In the shadow of Michigan Stadium, Shane Morris began his senior season rather ingloriously.
The 2013 Michigan quarterback commit led his Warren De La Salle offense onto the turf at Hollway Field looking at a first down at the Ann Arbor Pioneer 23-yard line. Morris and the Pilots elected to go with five wide receivers and an empty backfield, a package readied to showcase Morris, one of the top recruits in the country.
Morris took the shotgun snap, stepped up and slung a dart across the middle of the field looking for a slant pattern. It wasn’t there. Pioneer linebacker Bradley Koenig was.
Koenig pulled the ball in for an interception on Morris’ first pass of the 2012 season. Then, to add insult to interception, as Morris charged toward the sideline to head off Koenig on the return he was railroaded by linebacker Tyler Jackson — and this was nothing short of a true head-over-heels toppling.
It wasn’t a play that will make any highlight reels for the five-star quarterback.
Morris opened the evening with a 2-for-9 passing line before turning things around and boosting De La Salle to an easy 35-7 victory on Friday night. Morris finished the game 14-for-26 passing for 177 yards, two touchdowns and one interception — the initial and only blemish.
De La Salle coach Paul Verska admitted that Morris, who was the victim of a pair of drops and several receptions called back due to penalties, wasn’t given a lot of help in the season opener.
“We didn’t run the right route all night,” Verska said.
There’s pretty significant pressure on the 18-year-old Morris. He committed to coach Brady Hoke and the Michigan football program on May 10, 2011 and just last week earned a five-star ranking from Rivals.com.
That means when Morris throws a pick to start his senior season, he knows he’ll hear about it for a long time to come. But that’s just the type of adversity to fuel a quarterback’s fire.
“He’s a quarterback,” Verska said. “If you can’t stand the heat in the kitchen, get out of the kitchen. When he plays at (Michigan) he’s going to have 113,000 critics, plus everybody on TV all across the nation. So he wants that pressure … he thrives on it.”
“If he makes a mistake, he admits it and goes on and gets better. You’ve got to have a short memory if you’re a quarterback.”
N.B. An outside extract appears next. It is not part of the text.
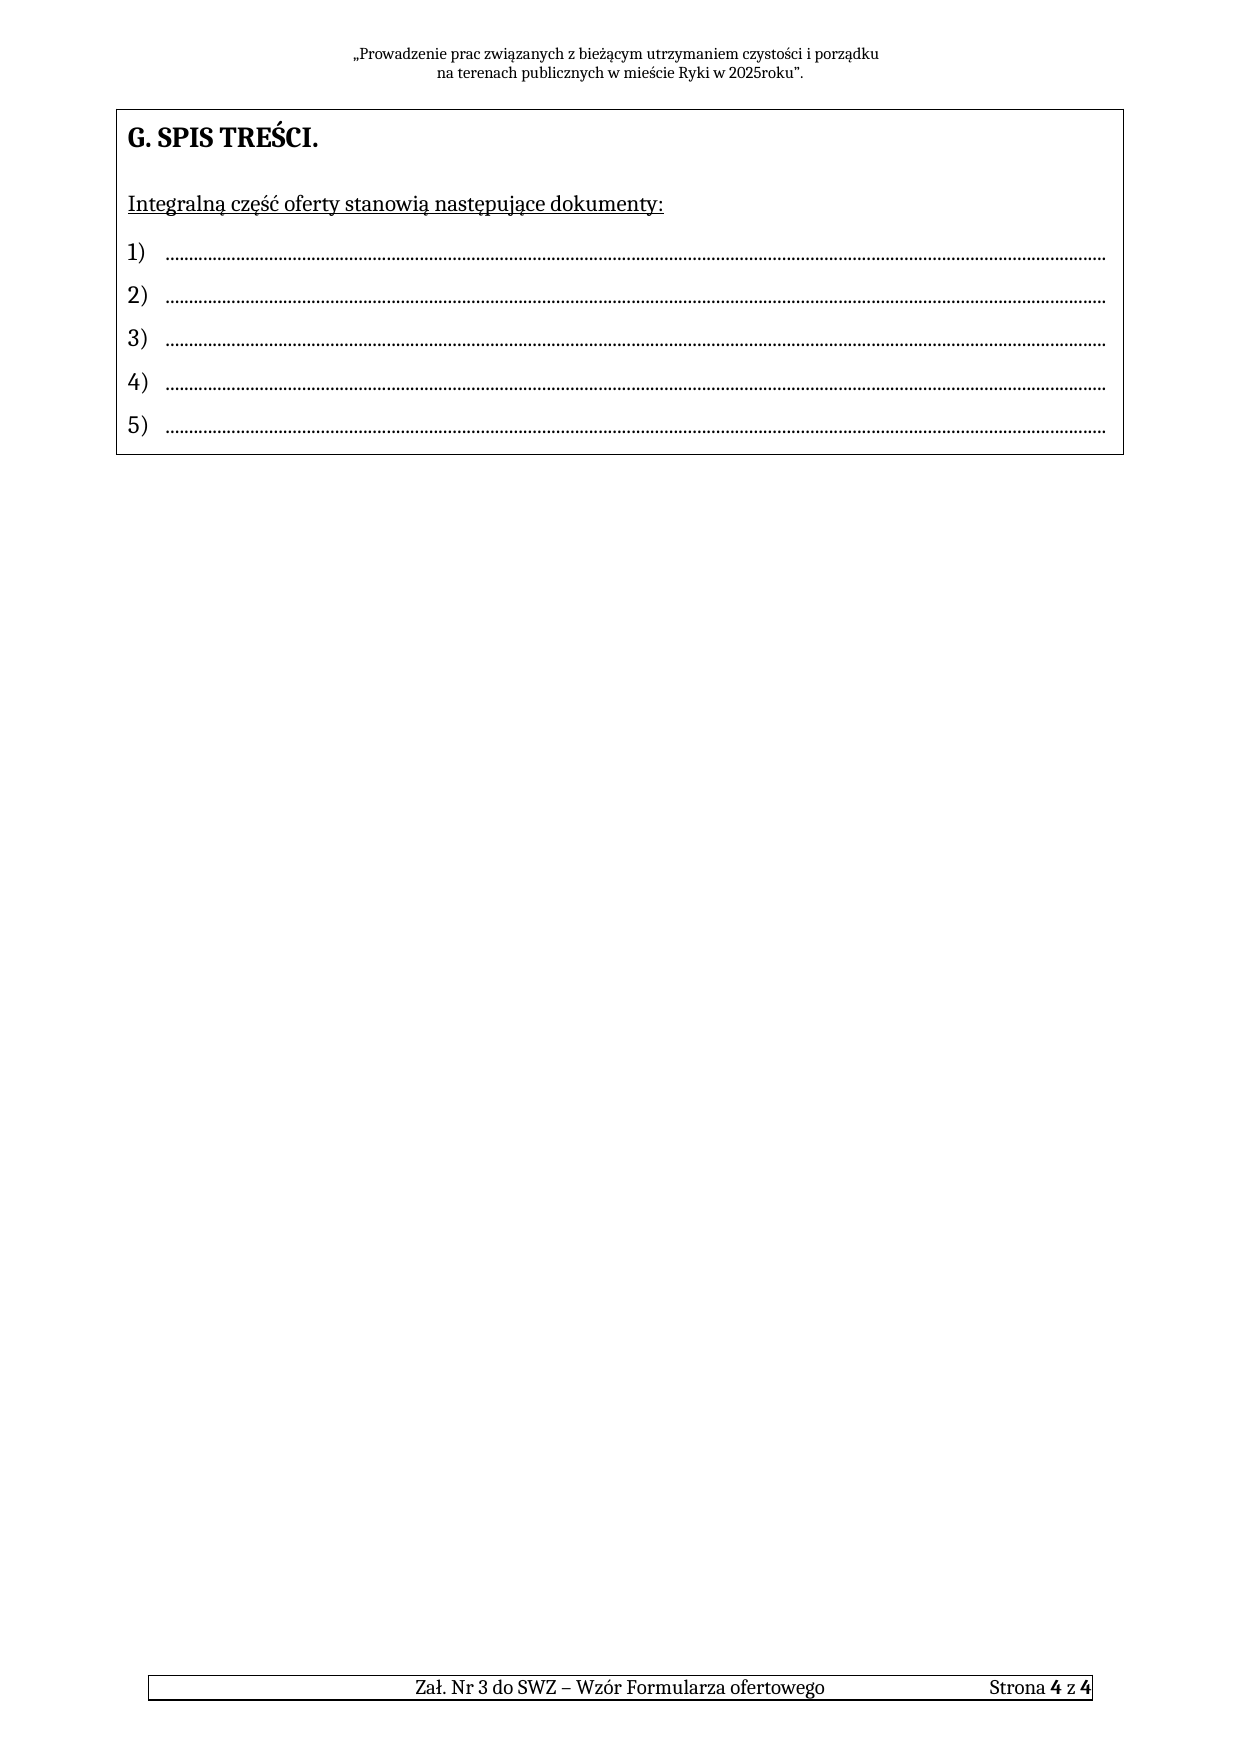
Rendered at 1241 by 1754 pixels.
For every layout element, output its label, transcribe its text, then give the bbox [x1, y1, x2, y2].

Experts don’t see much of a ceiling in sight for the stud quarterback, which means every fan, opponent and coach maintain high expectations when Morris takes the field.
Morris was sacked midway through the third quarter on Friday, stymying his dynamite, gun-slinging second half. As Morris rose and dusted himself off, one fan standing at the top of the bleachers yelled out, ‘Good. Now next time hit ‘im harder.”
Pioneer didn’t get much of a chance — Morris didn’t take a snap at quarterback in the fourth quarter. He did, however, continue his duties at punter. (He boomed a 52-yarder in the first quarter.)
The job of Shane Morris — poster boy of the Michigan recruiting campaign — doesn’t end when he takes his helmet off. With 5:14 remaining in the game, one of the De La Salle coaches pulled Morris back to meet a couple waiting at the fence behind the bench.
He shook hands and started to pull away. With five minutes left in the game, he was stopped by a Michigan fan in a maize sweater who appeared out of nowhere, sticking a football out and asking for the 18-year-old’s signature.
Morris politely declined and hurried back to join his teammates on the sideline.
Five minutes later, the rout was finished and Morris rallied his teammates in the end zone. Once the huddle concluded, the De La Salle coaches quickly shuttled Morris away from the media and onto the team bus.
Two stragglers ran onto the field just a few moments too late.
“Oh, come on,” one said, clad in a Michigan T-shirt. “He doesn’t even have time for an autograph for his favorite Michigan fans?”
Morris was already on the bus. The only one who could answer was an assistant coach, walking along the sideline toward the Hollway Field exit.
“No, he can’t,” the coach replied. “He gets hounded everywhere. We all do.”
A quarter mile away, lights shone down into the Big House. From his seat on the team bus, Morris undoubtedly saw the lights and the the illuminated ‘M’ on the scoreboard. Morris is expected to battle there for the starting quarterback position at Michigan next fall.
Those lights are still a ways off in the distance — it’s hard to remember that sometimes.
In the shadow of Michigan Stadium, Shane Morris is a household figure, and he’s still just a kid.